Some of those exclusive to Sony are Kill Strain, which seems like the company's take on the multiplayer online battle arena (MOBA) games such as Defense of the Ancients 2 (DOTA 2). Others include twin-stick shooters like Geometry Wars. And then there's What Remains of Edith Finch, made by the team that brought us 2012 indie hit Unfinished Swan. It's a collection of short stories that have you experiencing the death of members of a cursed family. Finally, there's Wattam made by Keita Takahashi, creator of the trippy Katamari Damacy series. While its official announcement trailer showed nothing in terms of gameplay, it's safe to expect something adequately bizarre from the mind that gave us a game where everything from ants to buildings could be rolled up in a giant, all consuming ball of stuff.
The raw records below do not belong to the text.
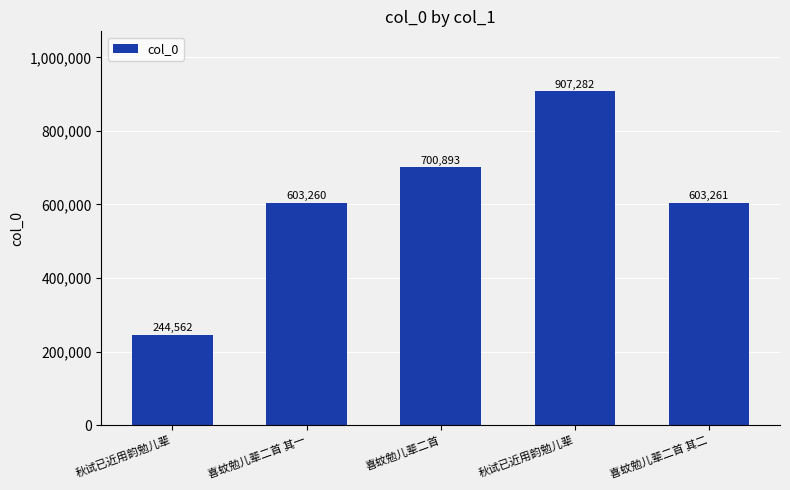

Count the number of data series in this chart.

1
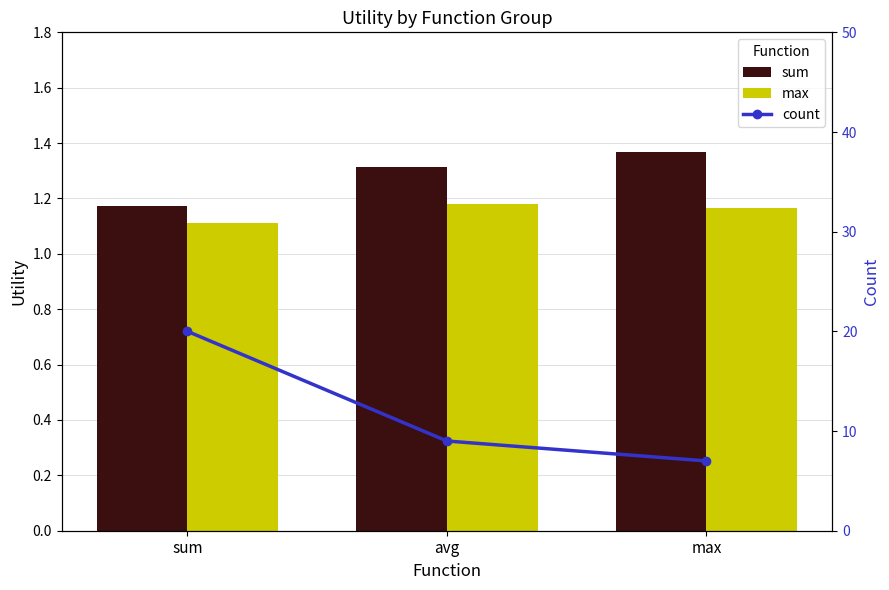

Which category has the highest value across all series?

sum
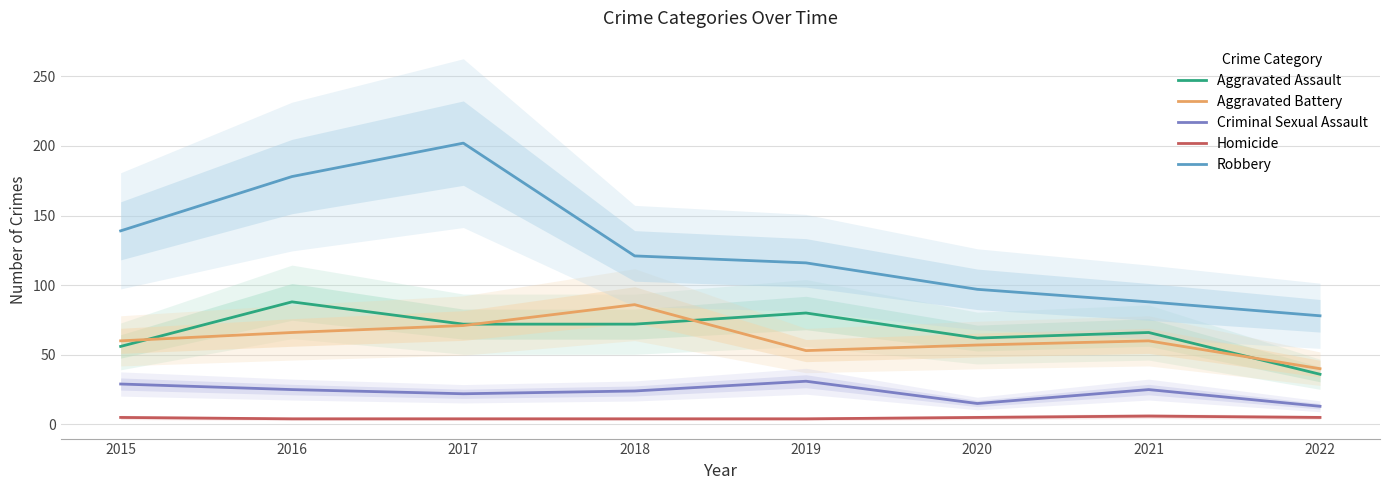

Which series has the largest total across all categories?

Robbery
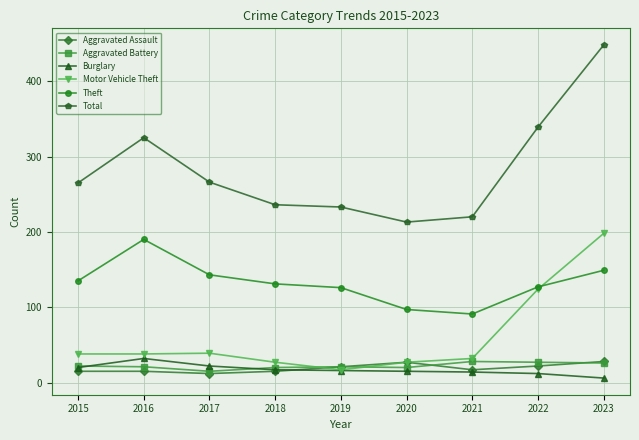

What are all the series names shown in the legend?

Aggravated Assault, Aggravated Battery, Burglary, Motor Vehicle Theft, Theft, Total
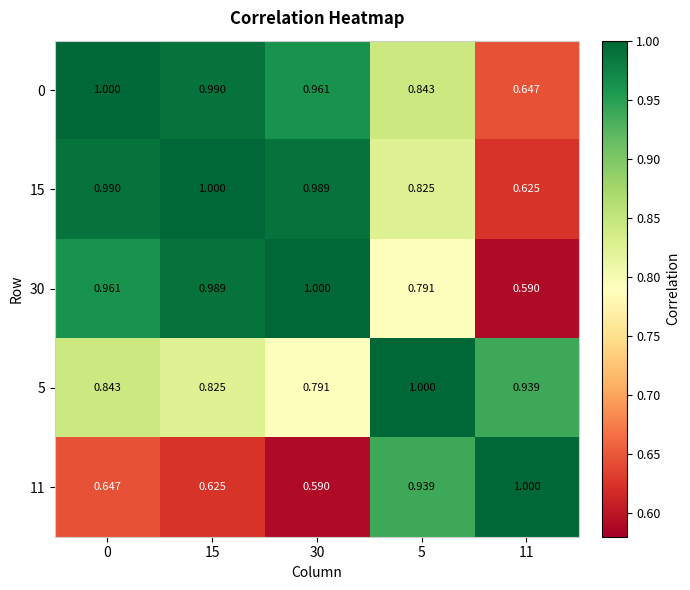

Is the value of 15 at 5 greater than the value of 5 at 0?

No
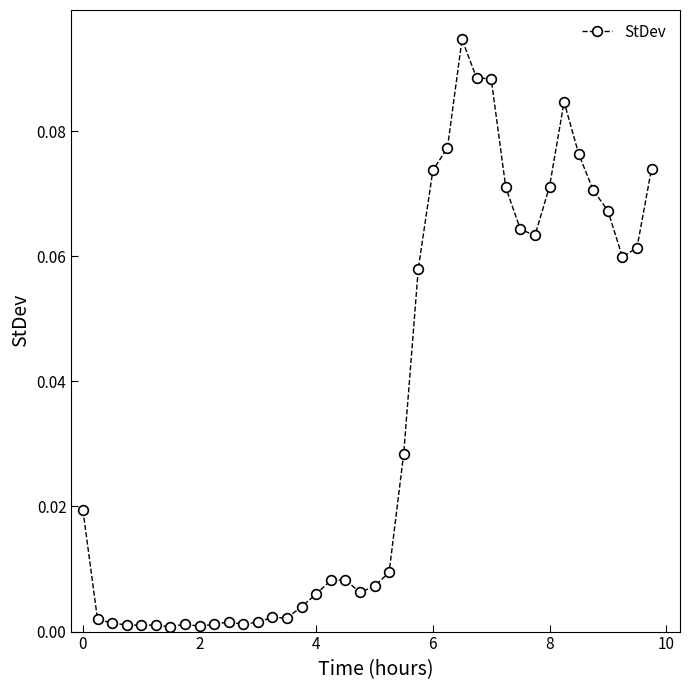

True or false: there are more than 2 points higher than both neighbors.

True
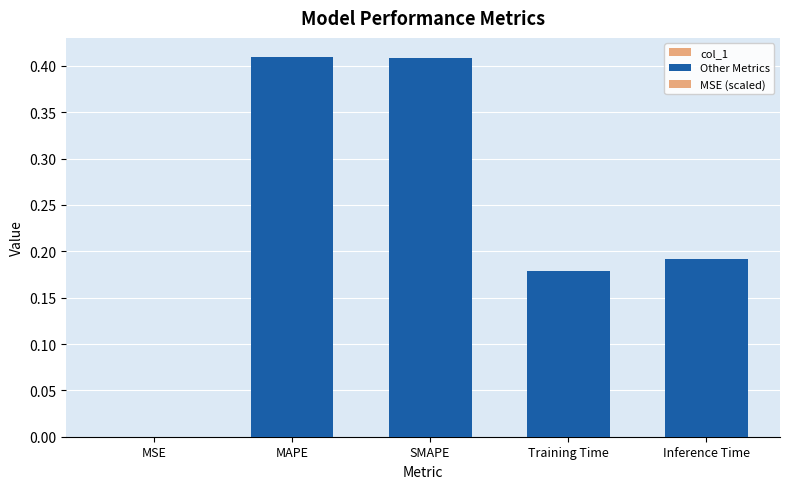

Reading left to right, transcribe all the data shown in this chart.

0.0	0.4	0.4	0.2	0.2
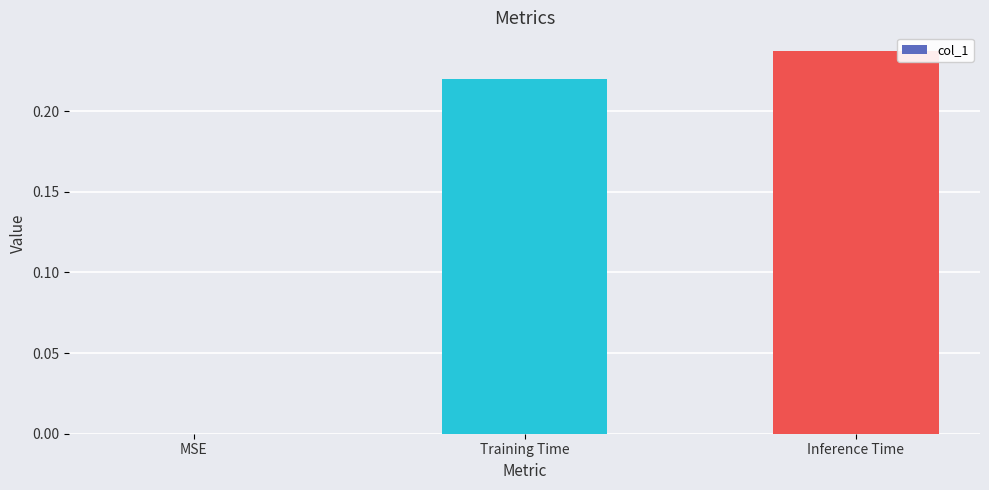

Which category has the highest value across all series?

Inference Time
Outside these of course, were a legion of ports. From the already announced Grim Fandango to pleasant surprises like the fact that Resident Evil Revelations 2 is coming to the Vita, there was a lot to like. But the question is, are these games compelling enough to make you buy Sony's platform? They seem like the fare you'd indulge in during the intermission between exclusives such as the new God of War game that's confirmed to be in development, though it's unlikely to see the light of day anytime soon.

What does that mean for you? Barring the big AAA exclusives mentioned above, there's very little reason to dive into Sony's ecosystem of consoles if you were looking for exclusivity in the traditional sense of the word. But if you're willing to go past that, and have a fast internet connection (since a fair share of what was displayed will be available digitally only), then you'll find a host of quirky, fresh games.

What's becoming clear though, is that gaming will not be the continuation of the cinematic, linear, fully realised photo-realistic experiences we've been drip fed in the last half a decade. It instead seems like a return to the days of the PlayStation and PlayStation 2, where there was a medley of mid-tier games sporting intriguing premises available to all at reasonable price points. This bodes well for consumers as entertainment options go beyond the full-priced Rs. 4,000 Sony first-party titles on the PS4, and the free-to-play games that are ubiquitous on smartphones, as Sony tries to make the mid-tier its own.